>>

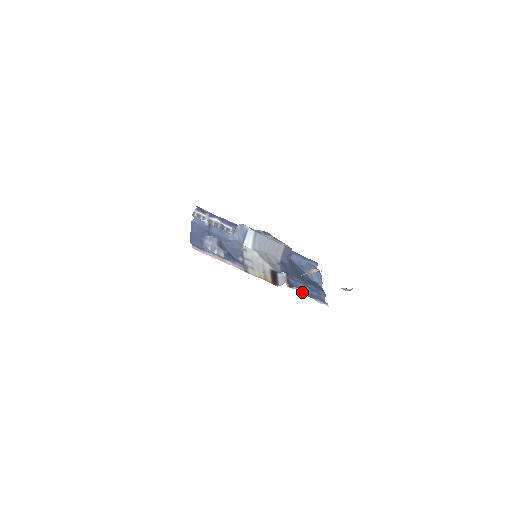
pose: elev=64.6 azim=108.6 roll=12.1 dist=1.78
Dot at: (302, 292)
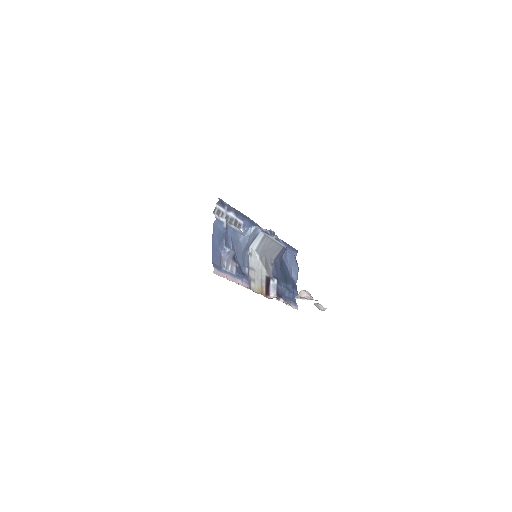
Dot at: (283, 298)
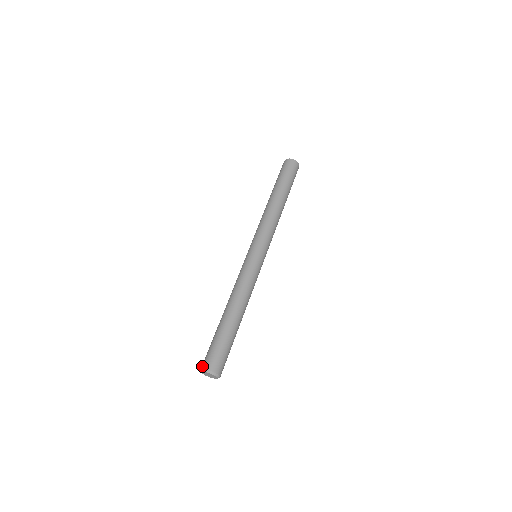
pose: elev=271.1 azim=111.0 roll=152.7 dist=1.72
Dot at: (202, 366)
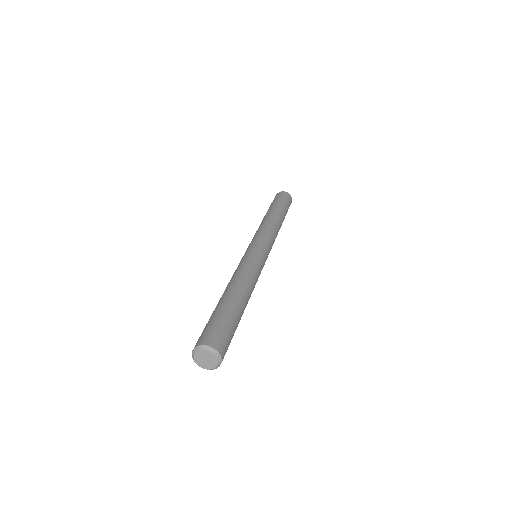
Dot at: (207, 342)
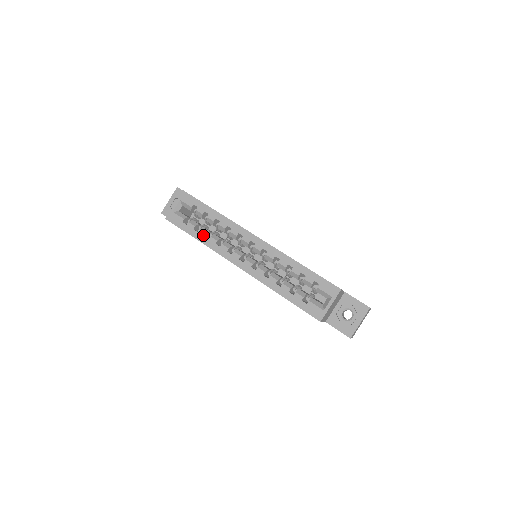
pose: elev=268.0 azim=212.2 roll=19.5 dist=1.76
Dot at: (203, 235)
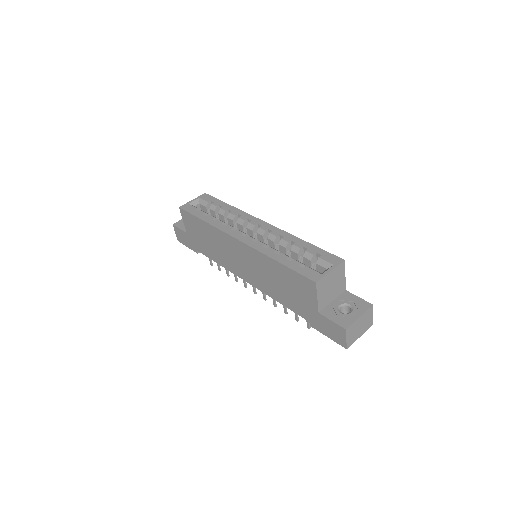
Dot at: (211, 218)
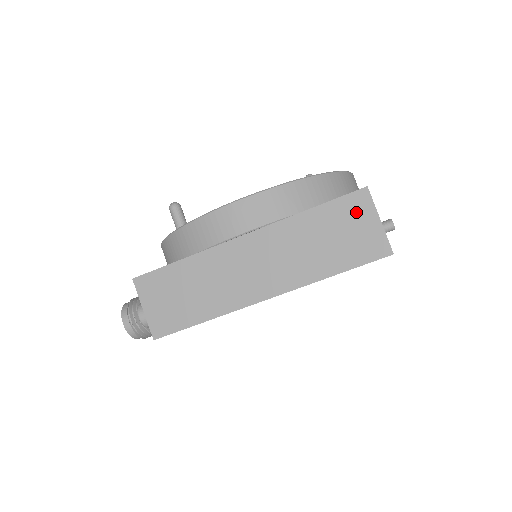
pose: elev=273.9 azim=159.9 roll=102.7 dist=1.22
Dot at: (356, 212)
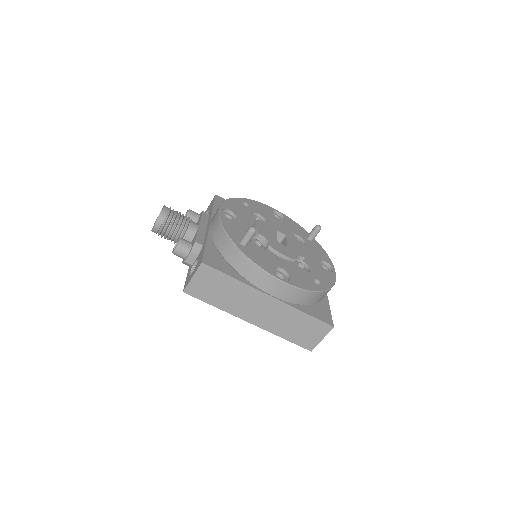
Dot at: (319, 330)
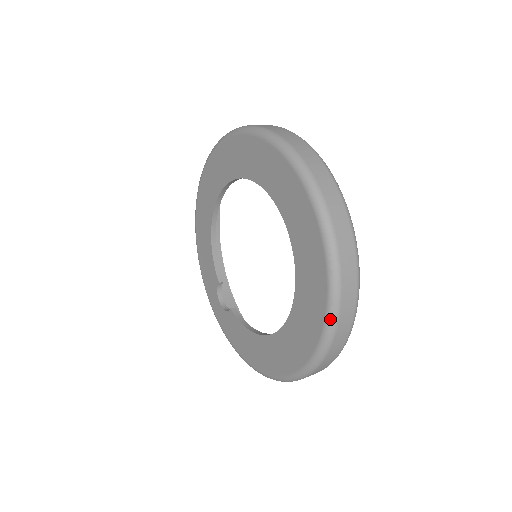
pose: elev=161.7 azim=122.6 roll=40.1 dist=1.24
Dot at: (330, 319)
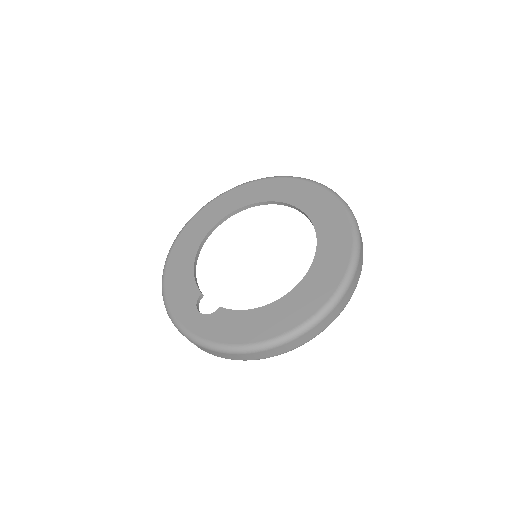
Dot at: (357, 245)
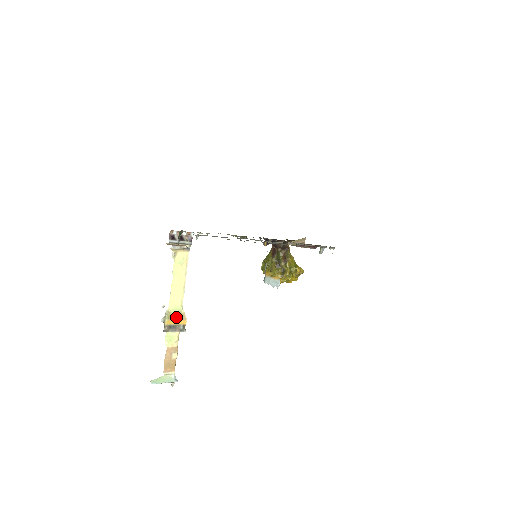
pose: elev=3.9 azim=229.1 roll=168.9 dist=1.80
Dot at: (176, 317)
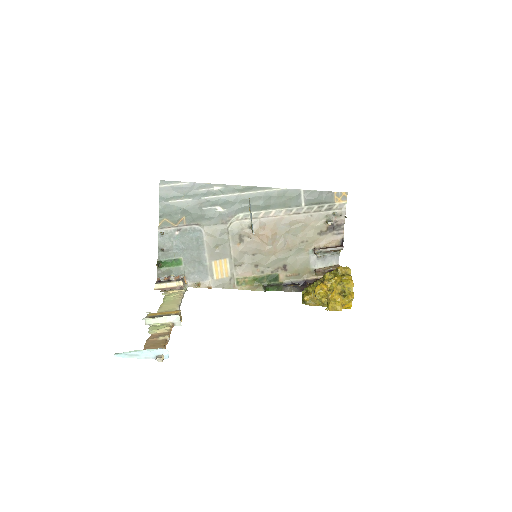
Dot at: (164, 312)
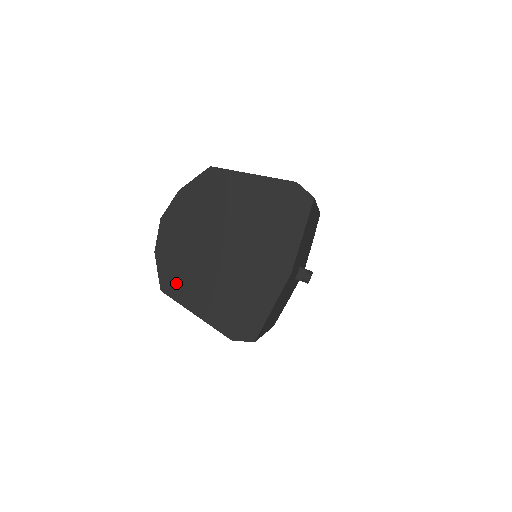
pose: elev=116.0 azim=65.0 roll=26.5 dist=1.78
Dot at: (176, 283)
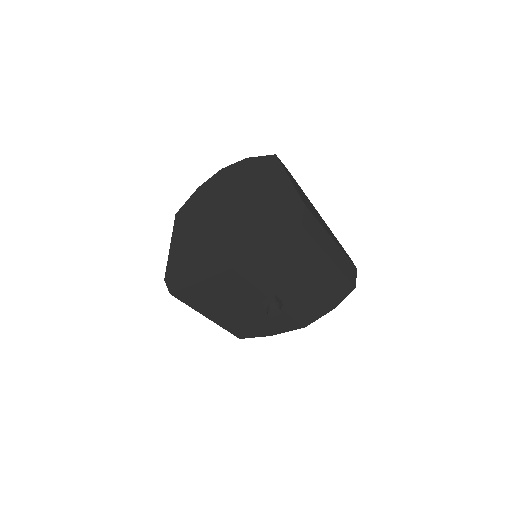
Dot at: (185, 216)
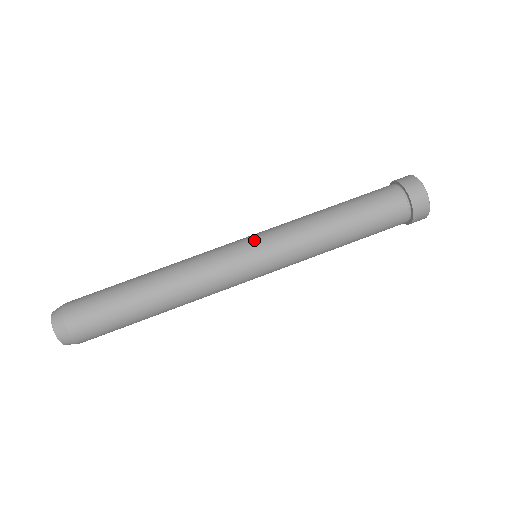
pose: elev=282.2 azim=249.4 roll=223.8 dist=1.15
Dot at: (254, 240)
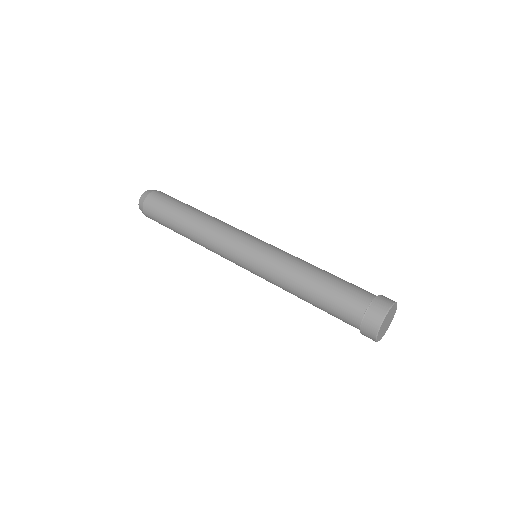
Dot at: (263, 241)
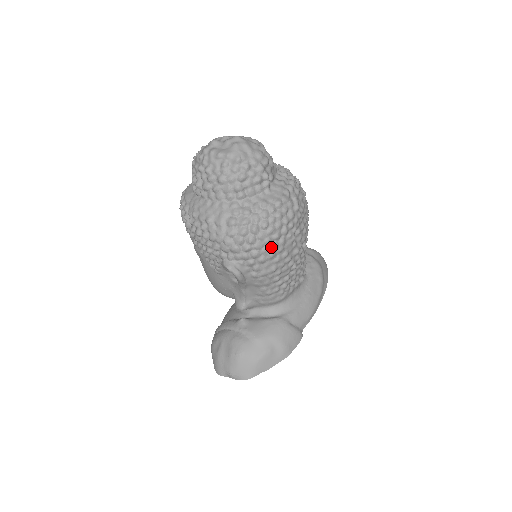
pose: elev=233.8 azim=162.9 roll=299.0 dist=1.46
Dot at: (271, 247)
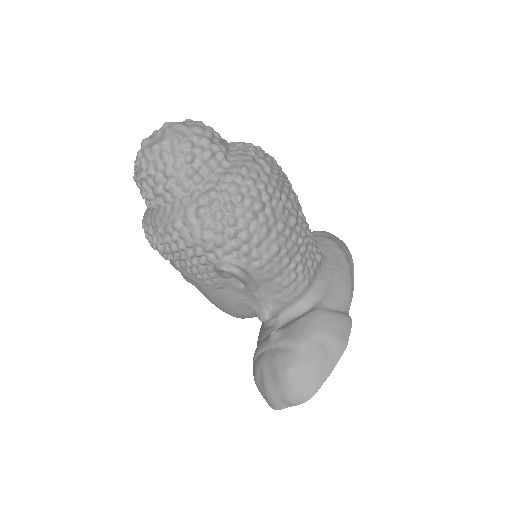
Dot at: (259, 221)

<<

Could you set out the lines above as a Markdown table with two columns, "Row" and "Line", numbering each row, skipping blank lines, and leaving the pictures out?

**WRITTEN ANSWER**
| Row | Line |
|---|---|
| 1 | pose: elev=64.6 azim=108.6 roll=12.1 dist=1.78 |
| 2 | Dot at: (302, 292) |
| 3 | Dot at: (283, 298) |
| 4 | pose: elev=271.1 azim=111.0 roll=152.7 dist=1.72 |
| 5 | Dot at: (202, 366) |
| 6 | Dot at: (207, 342) |
| 7 | pose: elev=268.0 azim=212.2 roll=19.5 dist=1.76 |
| 8 | Dot at: (203, 235) |
| 9 | Dot at: (211, 218) |
| 10 | pose: elev=273.9 azim=159.9 roll=102.7 dist=1.22 |
| 11 | Dot at: (356, 212) |
| 12 | Dot at: (319, 330) |
| 13 | pose: elev=161.7 azim=122.6 roll=40.1 dist=1.24 |
| 14 | Dot at: (330, 319) |
| 15 | Dot at: (357, 245) |
| 16 | pose: elev=3.9 azim=229.1 roll=168.9 dist=1.80 |
| 17 | Dot at: (176, 317) |
| 18 | Dot at: (164, 312) |
| 19 | pose: elev=116.0 azim=65.0 roll=26.5 dist=1.78 |
| 20 | Dot at: (176, 283) |
| 21 | Dot at: (185, 216) |
| 22 | pose: elev=282.2 azim=249.4 roll=223.8 dist=1.15 |
| 23 | Dot at: (254, 240) |
| 24 | Dot at: (263, 241) |
| 25 | pose: elev=233.8 azim=162.9 roll=299.0 dist=1.46 |
| 26 | Dot at: (271, 247) |
| 27 | Dot at: (259, 221) |